My work is about power, relationships, harm, and how people navigate all of that regardless of what their relationship structure looks like. Non-monogamy informs how I think and what I've lived, but it's not a filter for who I work with. Monogamous people deal with control, betrayal, coercion, disconnection, and all the same relational complexity everyone else does.
What I do bring is a rejection of mononormativity, the assumption that monogamy is the default, the goal, or the more evolved choice. That's a politic I hold.
The relationship style is context. The work is the work.
Directly.
I believe care shouldn't be determined by income. In an ideal world, therapy would be free. We don't live in that world, and I'm not going to pretend the current system is neutral.
Nest and Bone is a private practice, which means it has to be financially sustainable to exist at all.
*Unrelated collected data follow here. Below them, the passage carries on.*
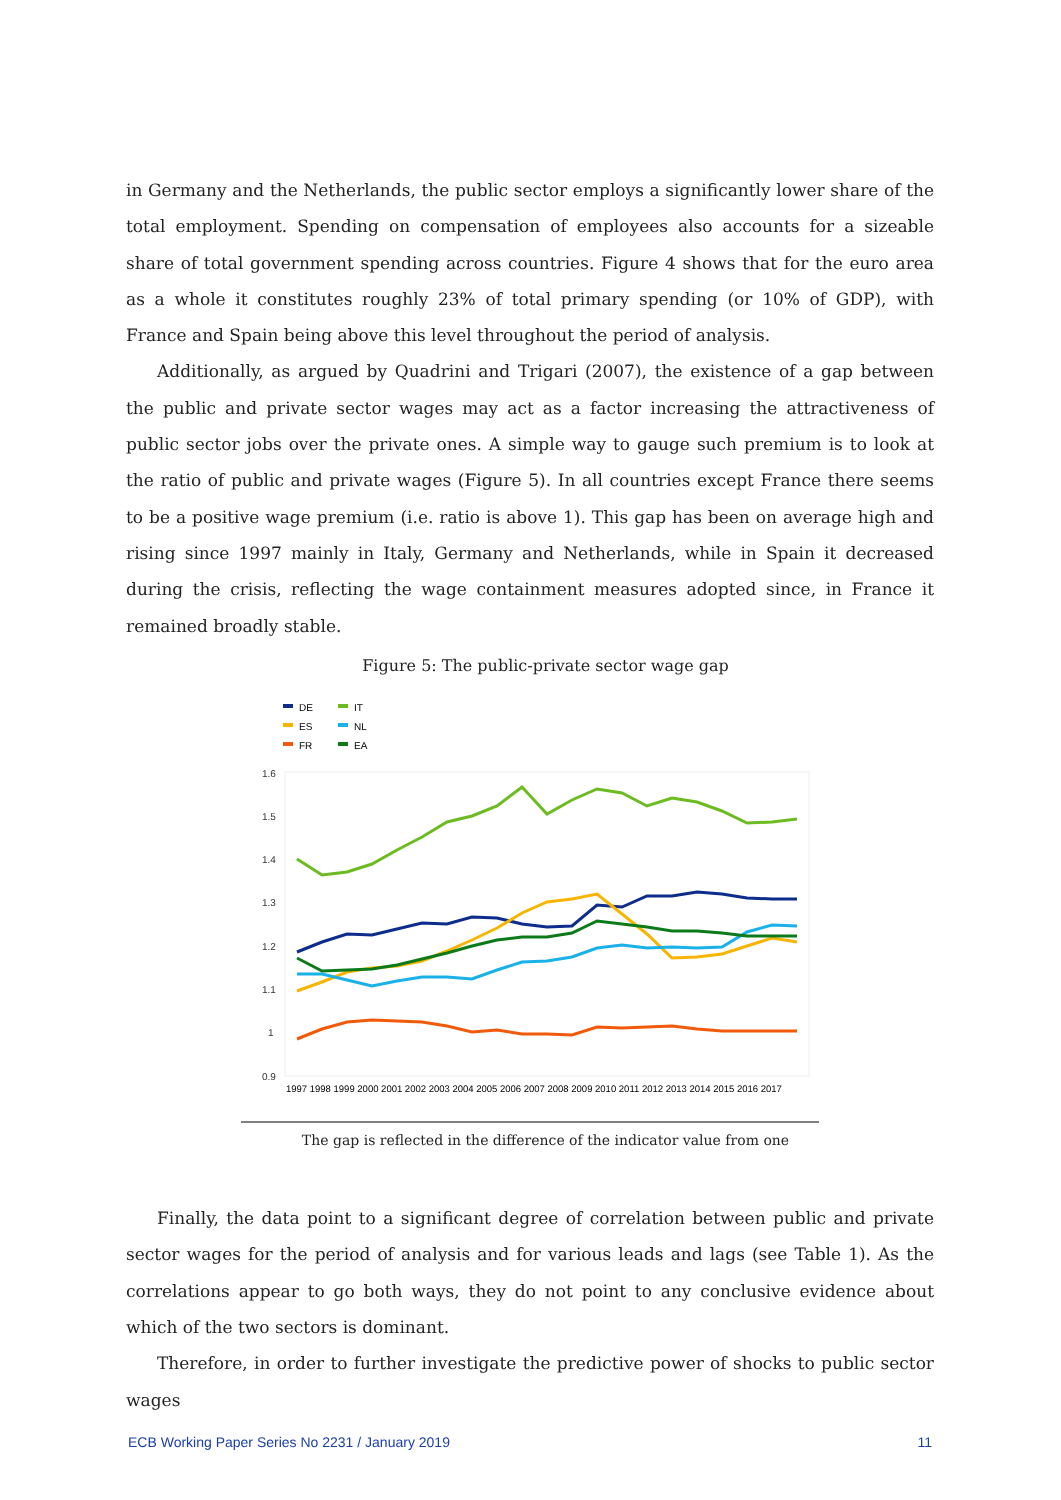in Germany and the Netherlands, the public sector employs a significantly lower share of the total employment. Spending on compensation of employees also accounts for a sizeable share of total government spending across countries. Figure 4 shows that for the euro area as a whole it constitutes roughly 23% of total primary spending (or 10% of GDP), with France and Spain being above this level throughout the period of analysis.
Additionally, as argued by Quadrini and Trigari (2007), the existence of a gap between the public and private sector wages may act as a factor increasing the attractiveness of public sector jobs over the private ones. A simple way to gauge such premium is to look at the ratio of public and private wages (Figure 5). In all countries except France there seems to be a positive wage premium (i.e. ratio is above 1). This gap has been on average high and rising since 1997 mainly in Italy, Germany and Netherlands, while in Spain it decreased during the crisis, reflecting the wage containment measures adopted since, in France it remained broadly stable.
Figure 5: The public-private sector wage gap
DE
IT
ES
NL
FR
EA
1.6
1.5
1.4
1.3
1.2
1.1
1
0.9
1997 1998 1999 2000 2001 2002 2003 2004 2005 2006 2007 2008 2009 2010 2011 2012 2013 2014 2015 2016 2017
The gap is reflected in the difference of the indicator value from one
Finally, the data point to a significant degree of correlation between public and private sector wages for the period of analysis and for various leads and lags (see Table 1). As the correlations appear to go both ways, they do not point to any conclusive evidence about which of the two sectors is dominant.
Therefore, in order to further investigate the predictive power of shocks to public sector wages
ECB Working Paper Series No 2231 / January 2019 11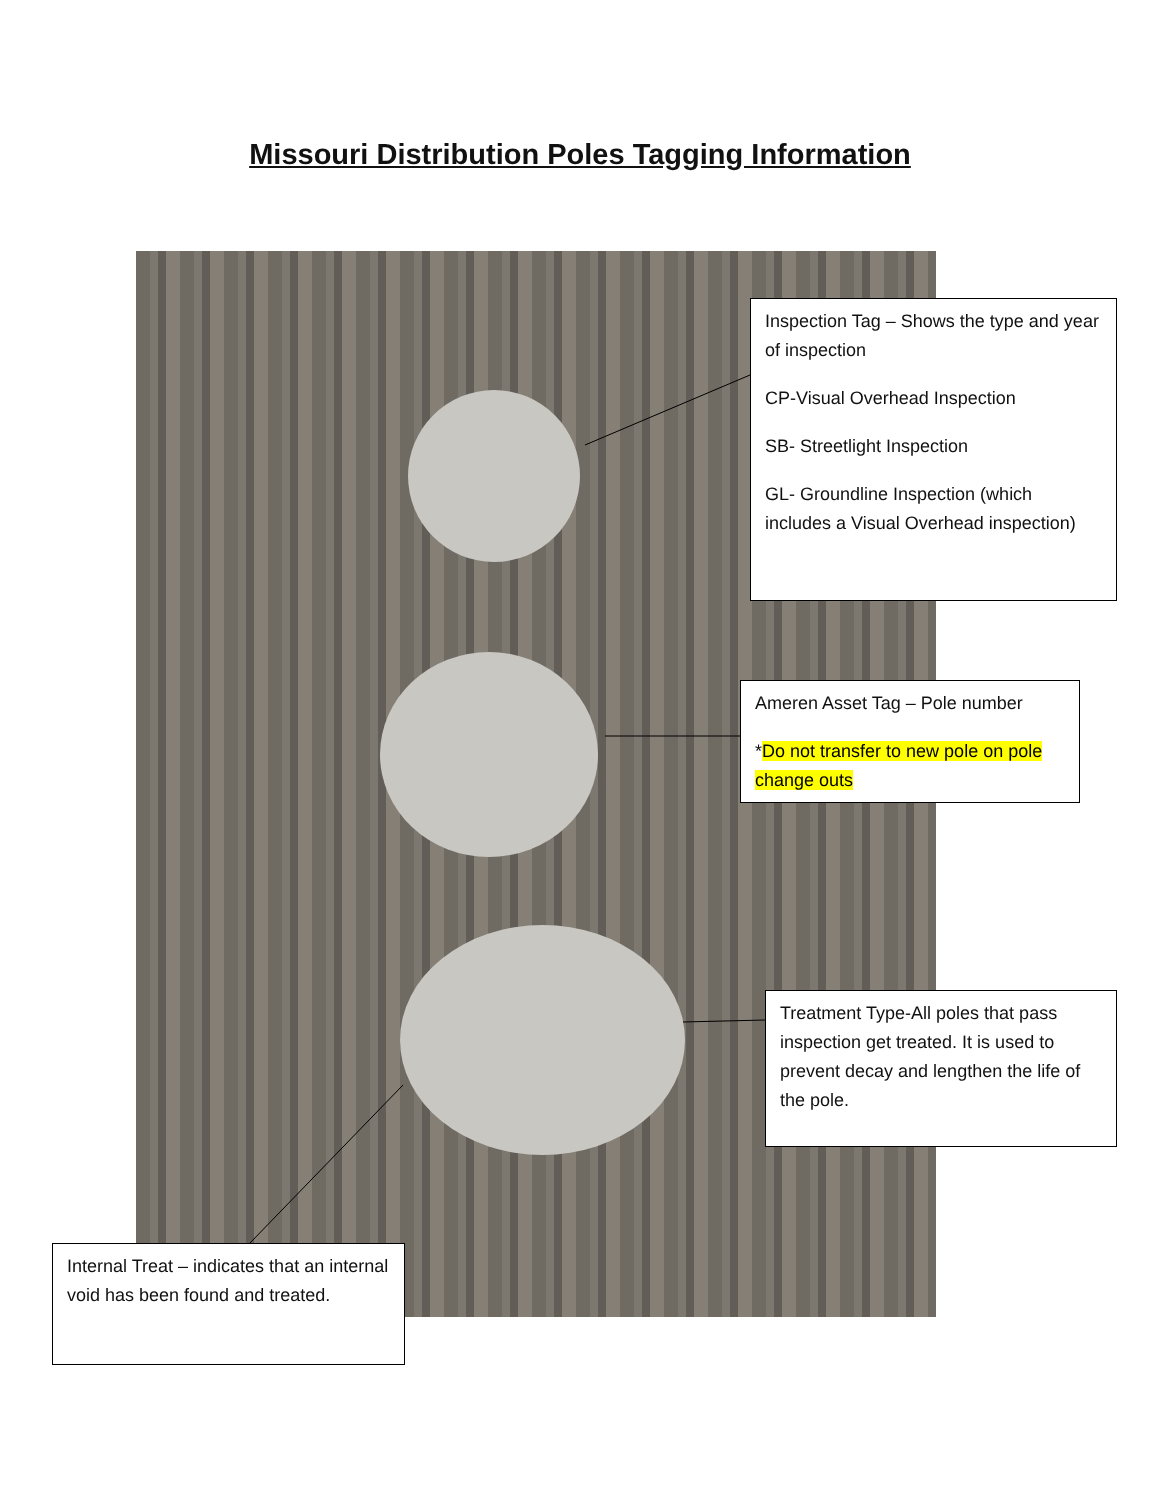Missouri Distribution Poles Tagging Information
Inspection Tag – Shows the type and year of inspection
CP-Visual Overhead Inspection
SB- Streetlight Inspection
GL- Groundline Inspection (which includes a Visual Overhead inspection)
Ameren Asset Tag – Pole number
*Do not transfer to new pole on pole change outs
Treatment Type-All poles that pass inspection get treated. It is used to prevent decay and lengthen the life of the pole.
Internal Treat – indicates that an internal void has been found and treated.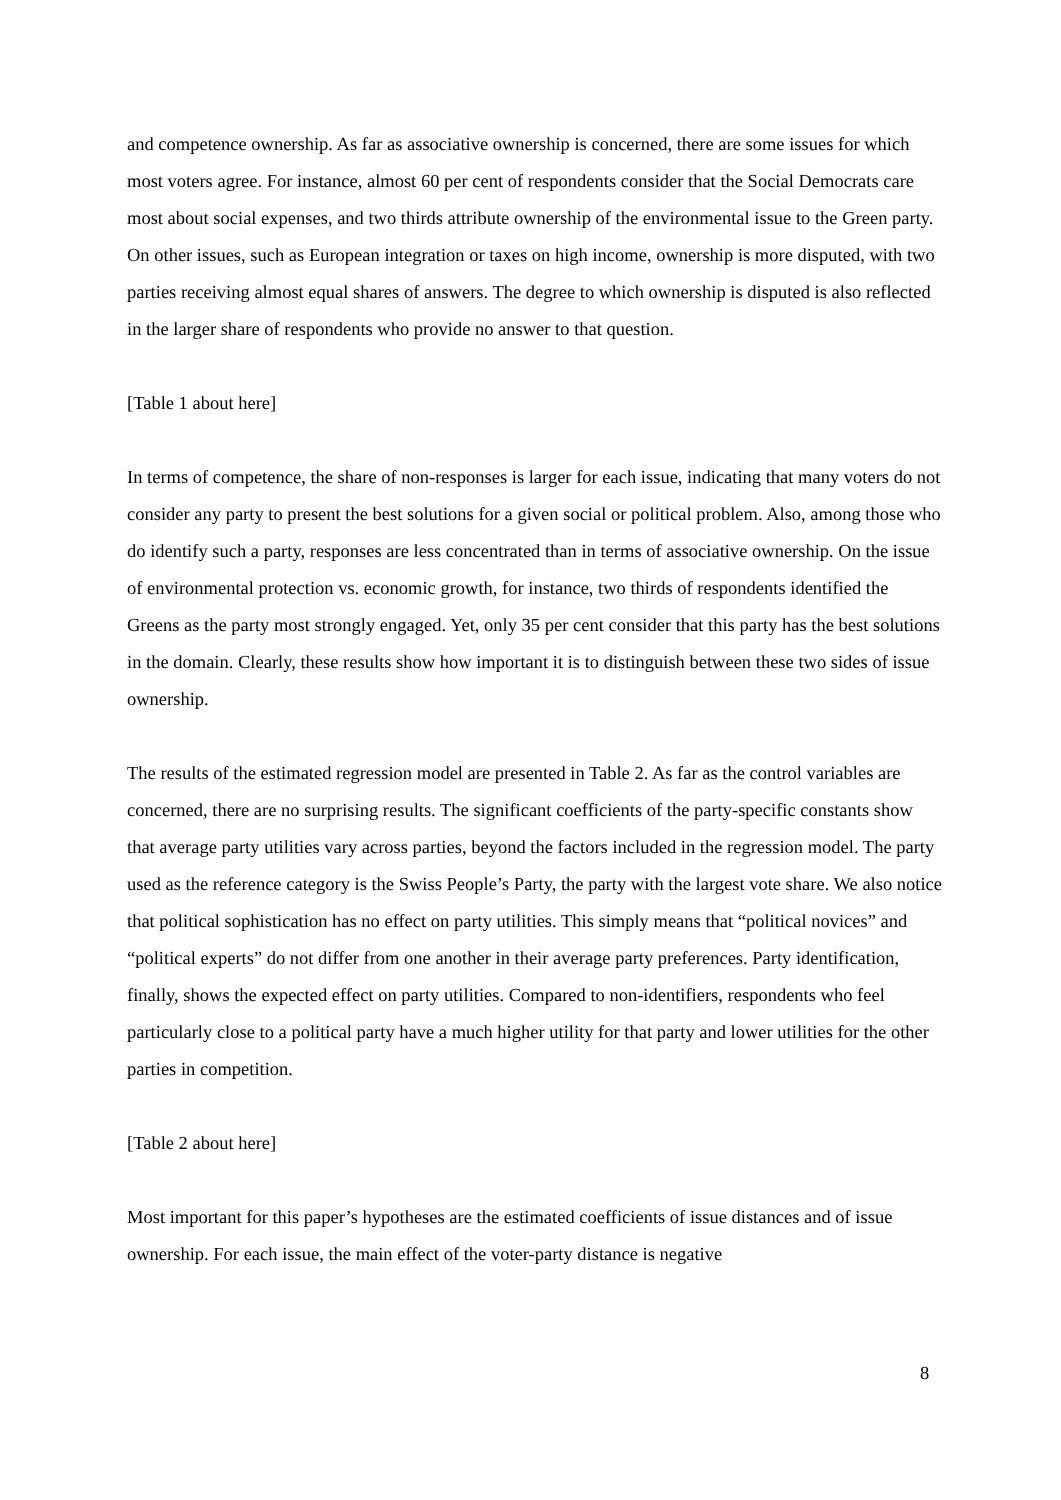and competence ownership. As far as associative ownership is concerned, there are some issues for which most voters agree. For instance, almost 60 per cent of respondents consider that the Social Democrats care most about social expenses, and two thirds attribute ownership of the environmental issue to the Green party. On other issues, such as European integration or taxes on high income, ownership is more disputed, with two parties receiving almost equal shares of answers. The degree to which ownership is disputed is also reflected in the larger share of respondents who provide no answer to that question.
[Table 1 about here]
In terms of competence, the share of non-responses is larger for each issue, indicating that many voters do not consider any party to present the best solutions for a given social or political problem. Also, among those who do identify such a party, responses are less concentrated than in terms of associative ownership. On the issue of environmental protection vs. economic growth, for instance, two thirds of respondents identified the Greens as the party most strongly engaged. Yet, only 35 per cent consider that this party has the best solutions in the domain. Clearly, these results show how important it is to distinguish between these two sides of issue ownership.
The results of the estimated regression model are presented in Table 2. As far as the control variables are concerned, there are no surprising results. The significant coefficients of the party-specific constants show that average party utilities vary across parties, beyond the factors included in the regression model. The party used as the reference category is the Swiss People’s Party, the party with the largest vote share. We also notice that political sophistication has no effect on party utilities. This simply means that “political novices” and “political experts” do not differ from one another in their average party preferences. Party identification, finally, shows the expected effect on party utilities. Compared to non-identifiers, respondents who feel particularly close to a political party have a much higher utility for that party and lower utilities for the other parties in competition.
[Table 2 about here]
Most important for this paper’s hypotheses are the estimated coefficients of issue distances and of issue ownership. For each issue, the main effect of the voter-party distance is negative
8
Standard-rate sessions keep the practice running and directly fund the Nest Fund , a pool that makes subsidized and low-cost care possible. Some of that also comes from the public work through Polyamorous Black Girl. When people support that work financially, it extends what's available here.
The Nest Fund isn't a grant or an outside institution. It's not bottomless. It grows when standard-rate sessions get booked and shrinks when they don't.
So: reduced-fee and free spots exist, but they're limited and sometimes have a wait. I won't promise immediate placement in a subsidized spot, because I can't always deliver that and I'd rather be honest than leave you hanging on something uncertain.
Money is an ethical question in this practice, not just a transaction. And I try to hold that without burning myself down in the process.